Products and Services
The core competence for an insurance intermediary is widely considered to be the service quality, and Huize knows it for sure. Targeting the younger tech-savvy generation, Huize leverages its technologies to provide a wide range of creative as well as comprehensive insurance products, maintaining an average insurance retention ratio at above 95%. As of June 30, 2021, there are more than 800 products on sale, while 55.1% of the total GWP is contributed by products co-developed by Huize and its 88 insurance partners. Indebted to large amounts of customer and transaction data plus with the strong actuarial capability, Huize has created some outstanding products, for example, critical illness insurance 'Darwin Five.' Besides, Huize launched 'Xiaoma Lipei' in 2019 for better and instant claiming assistance.

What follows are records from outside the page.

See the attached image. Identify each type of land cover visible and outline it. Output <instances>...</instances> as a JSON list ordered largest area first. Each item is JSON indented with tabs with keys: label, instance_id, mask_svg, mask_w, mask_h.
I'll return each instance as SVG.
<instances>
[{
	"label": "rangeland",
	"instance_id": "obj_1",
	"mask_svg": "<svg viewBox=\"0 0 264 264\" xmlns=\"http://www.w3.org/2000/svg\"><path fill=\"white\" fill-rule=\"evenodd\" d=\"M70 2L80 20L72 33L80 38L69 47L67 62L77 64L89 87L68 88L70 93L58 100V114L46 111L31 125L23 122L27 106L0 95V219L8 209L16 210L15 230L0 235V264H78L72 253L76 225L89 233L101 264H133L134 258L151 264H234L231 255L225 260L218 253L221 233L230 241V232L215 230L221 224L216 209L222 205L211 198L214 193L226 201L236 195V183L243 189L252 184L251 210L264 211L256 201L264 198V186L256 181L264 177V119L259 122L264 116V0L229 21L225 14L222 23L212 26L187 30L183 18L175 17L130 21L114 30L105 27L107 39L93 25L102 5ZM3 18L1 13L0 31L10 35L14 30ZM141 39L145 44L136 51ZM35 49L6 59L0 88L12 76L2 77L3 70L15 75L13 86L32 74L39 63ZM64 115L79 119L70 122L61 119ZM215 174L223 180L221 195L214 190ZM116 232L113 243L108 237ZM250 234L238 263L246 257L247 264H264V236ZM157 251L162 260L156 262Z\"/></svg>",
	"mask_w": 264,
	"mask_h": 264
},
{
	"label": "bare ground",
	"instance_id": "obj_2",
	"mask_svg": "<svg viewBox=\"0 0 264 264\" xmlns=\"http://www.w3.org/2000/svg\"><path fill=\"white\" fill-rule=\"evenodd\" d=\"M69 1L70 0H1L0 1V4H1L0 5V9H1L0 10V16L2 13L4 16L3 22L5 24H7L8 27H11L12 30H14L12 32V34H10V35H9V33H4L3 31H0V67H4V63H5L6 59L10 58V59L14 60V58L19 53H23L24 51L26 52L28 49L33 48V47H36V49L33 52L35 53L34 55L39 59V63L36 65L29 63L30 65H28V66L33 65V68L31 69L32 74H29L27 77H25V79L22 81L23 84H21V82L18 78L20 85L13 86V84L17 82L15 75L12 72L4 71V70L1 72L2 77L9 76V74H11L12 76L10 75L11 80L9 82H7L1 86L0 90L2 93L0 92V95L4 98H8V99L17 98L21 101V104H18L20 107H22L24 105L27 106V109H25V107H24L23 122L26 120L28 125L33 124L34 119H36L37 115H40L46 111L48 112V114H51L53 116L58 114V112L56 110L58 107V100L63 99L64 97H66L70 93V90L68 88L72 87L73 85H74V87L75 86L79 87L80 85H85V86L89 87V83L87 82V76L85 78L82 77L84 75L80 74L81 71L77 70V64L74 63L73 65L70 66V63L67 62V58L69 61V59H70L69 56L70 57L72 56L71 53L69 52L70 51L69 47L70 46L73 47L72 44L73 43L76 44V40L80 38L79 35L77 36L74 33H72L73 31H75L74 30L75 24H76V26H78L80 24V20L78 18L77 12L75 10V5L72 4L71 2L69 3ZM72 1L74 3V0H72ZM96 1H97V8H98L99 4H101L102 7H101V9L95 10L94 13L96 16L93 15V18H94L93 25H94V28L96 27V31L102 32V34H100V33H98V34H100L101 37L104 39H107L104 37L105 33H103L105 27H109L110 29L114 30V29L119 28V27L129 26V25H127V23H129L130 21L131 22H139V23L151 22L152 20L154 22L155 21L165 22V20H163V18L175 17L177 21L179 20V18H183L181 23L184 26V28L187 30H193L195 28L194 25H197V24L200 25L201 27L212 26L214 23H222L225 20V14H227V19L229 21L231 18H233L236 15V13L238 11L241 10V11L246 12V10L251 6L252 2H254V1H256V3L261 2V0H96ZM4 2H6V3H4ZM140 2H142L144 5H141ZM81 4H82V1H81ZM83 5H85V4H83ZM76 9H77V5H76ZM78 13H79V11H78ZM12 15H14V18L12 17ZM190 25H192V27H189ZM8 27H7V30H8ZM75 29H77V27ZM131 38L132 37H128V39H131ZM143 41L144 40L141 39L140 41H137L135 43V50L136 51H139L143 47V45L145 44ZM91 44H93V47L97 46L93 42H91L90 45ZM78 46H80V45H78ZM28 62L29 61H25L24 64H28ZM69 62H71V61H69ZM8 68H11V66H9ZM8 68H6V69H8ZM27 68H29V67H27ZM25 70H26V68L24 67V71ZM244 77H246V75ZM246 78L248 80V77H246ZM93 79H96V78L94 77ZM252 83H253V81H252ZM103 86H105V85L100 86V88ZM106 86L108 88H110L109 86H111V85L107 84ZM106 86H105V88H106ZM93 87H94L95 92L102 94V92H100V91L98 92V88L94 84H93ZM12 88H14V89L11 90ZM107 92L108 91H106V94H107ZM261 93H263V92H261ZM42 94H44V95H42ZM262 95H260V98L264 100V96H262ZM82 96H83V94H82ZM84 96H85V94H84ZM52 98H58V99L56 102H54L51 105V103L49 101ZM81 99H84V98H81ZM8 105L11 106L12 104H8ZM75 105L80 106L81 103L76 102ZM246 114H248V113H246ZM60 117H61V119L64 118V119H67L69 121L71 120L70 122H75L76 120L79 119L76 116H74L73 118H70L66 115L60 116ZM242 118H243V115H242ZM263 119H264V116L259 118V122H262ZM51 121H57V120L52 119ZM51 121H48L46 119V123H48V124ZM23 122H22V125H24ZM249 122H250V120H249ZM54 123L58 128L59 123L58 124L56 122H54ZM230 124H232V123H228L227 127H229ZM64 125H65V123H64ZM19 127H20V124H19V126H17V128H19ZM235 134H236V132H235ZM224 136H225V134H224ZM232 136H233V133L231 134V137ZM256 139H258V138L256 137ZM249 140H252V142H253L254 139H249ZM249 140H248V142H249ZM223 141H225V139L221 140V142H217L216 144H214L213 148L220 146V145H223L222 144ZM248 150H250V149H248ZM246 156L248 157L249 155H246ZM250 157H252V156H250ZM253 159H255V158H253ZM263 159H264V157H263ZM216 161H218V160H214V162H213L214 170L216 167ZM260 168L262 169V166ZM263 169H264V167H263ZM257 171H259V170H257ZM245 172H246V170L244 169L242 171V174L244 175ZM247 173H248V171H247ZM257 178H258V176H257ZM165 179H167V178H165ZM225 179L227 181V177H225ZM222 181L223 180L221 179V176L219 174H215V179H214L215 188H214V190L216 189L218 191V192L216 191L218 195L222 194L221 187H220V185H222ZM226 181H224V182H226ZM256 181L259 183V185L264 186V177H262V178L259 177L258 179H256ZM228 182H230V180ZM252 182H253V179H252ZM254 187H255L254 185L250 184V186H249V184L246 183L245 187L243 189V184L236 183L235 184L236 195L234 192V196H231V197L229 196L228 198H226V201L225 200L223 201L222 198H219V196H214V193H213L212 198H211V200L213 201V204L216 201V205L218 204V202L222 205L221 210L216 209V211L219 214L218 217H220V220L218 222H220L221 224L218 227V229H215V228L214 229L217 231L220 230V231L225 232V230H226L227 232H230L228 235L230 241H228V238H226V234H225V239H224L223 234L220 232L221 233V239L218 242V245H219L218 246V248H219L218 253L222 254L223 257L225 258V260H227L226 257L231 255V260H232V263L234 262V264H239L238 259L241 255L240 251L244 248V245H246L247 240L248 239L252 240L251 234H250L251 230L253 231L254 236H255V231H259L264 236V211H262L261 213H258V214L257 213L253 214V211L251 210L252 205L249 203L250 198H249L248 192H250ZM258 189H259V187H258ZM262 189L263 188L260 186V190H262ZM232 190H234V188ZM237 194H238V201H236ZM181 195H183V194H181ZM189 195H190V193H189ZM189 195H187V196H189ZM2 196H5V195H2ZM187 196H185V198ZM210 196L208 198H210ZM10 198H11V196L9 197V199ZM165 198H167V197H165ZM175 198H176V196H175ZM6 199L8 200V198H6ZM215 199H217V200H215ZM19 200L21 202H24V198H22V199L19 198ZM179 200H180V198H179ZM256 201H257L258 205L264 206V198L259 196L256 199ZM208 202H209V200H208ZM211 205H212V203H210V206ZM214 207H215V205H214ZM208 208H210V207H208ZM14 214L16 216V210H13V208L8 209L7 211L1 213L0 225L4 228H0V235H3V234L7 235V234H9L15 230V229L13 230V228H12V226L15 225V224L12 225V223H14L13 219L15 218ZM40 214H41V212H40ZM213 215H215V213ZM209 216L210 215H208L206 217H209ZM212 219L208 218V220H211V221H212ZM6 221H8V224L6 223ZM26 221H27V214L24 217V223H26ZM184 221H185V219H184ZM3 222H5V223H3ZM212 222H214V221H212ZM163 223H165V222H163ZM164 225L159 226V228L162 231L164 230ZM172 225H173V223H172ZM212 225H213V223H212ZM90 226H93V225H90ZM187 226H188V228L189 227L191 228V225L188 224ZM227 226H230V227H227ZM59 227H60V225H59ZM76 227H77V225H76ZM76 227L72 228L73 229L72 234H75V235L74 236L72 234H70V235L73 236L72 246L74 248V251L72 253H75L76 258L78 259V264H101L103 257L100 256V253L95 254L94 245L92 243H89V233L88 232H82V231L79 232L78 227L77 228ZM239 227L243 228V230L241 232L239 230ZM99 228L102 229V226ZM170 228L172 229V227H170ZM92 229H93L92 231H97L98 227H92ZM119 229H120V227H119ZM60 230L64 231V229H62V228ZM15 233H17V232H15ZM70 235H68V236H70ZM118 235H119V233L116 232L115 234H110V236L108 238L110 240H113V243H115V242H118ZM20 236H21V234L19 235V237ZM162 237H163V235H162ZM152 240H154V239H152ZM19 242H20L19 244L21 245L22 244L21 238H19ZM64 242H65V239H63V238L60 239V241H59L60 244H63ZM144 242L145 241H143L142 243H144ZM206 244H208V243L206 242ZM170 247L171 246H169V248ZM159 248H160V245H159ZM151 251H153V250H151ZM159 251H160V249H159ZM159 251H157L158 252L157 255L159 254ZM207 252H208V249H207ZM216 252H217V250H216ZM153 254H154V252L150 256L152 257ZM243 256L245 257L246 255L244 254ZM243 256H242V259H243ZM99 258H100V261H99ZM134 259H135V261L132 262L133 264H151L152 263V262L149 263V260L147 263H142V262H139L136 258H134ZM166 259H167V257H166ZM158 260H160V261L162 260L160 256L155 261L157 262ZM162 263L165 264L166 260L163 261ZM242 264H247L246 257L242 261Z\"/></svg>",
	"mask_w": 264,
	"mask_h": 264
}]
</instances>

SelectQuote is not as competitive from the perspective of products and insurance partners – around 40 products with over 50 of the nation's leading insurance carriers – its agent force is one of the pillars that underpin the company's success. As of June 30, 2021, SelectQuote reported a total of 1,356 core agents and approximately 3,000 additional flex agents employees during the 2021 annual enrollment period (AEP). These highly-trained, skilled agents are devoted to providing a consultative needs analysis for every consumer with personalized advice and guidance from policy research to enrollment. It is a key differentiator in the insurance intermediary market as clients tend to prefer or require more personalized attention to navigate increasingly complex and ever-changing coverage options. In 2021, SelectQuote further expanded its business with the launch of Population Health, a free membership healthcare program focusing on improving consumers' health literacy, and the acquisition of SelectRx, a full-service technology-driven medication management pharmacy, to consolidate its business competency.
Currently, the P/S ratio for Huize is at the trough – only 0.36 as of the press time – far below its peers as well as the industry average. Given its high-growth financial performance, we have reasons to believe that if Huize can maintain the current trend in technology development and profitability, revaluation is right on the way. Although there is literally no risk on the underwriting side, changes in China's insurance regulatory regime also warrant further attention.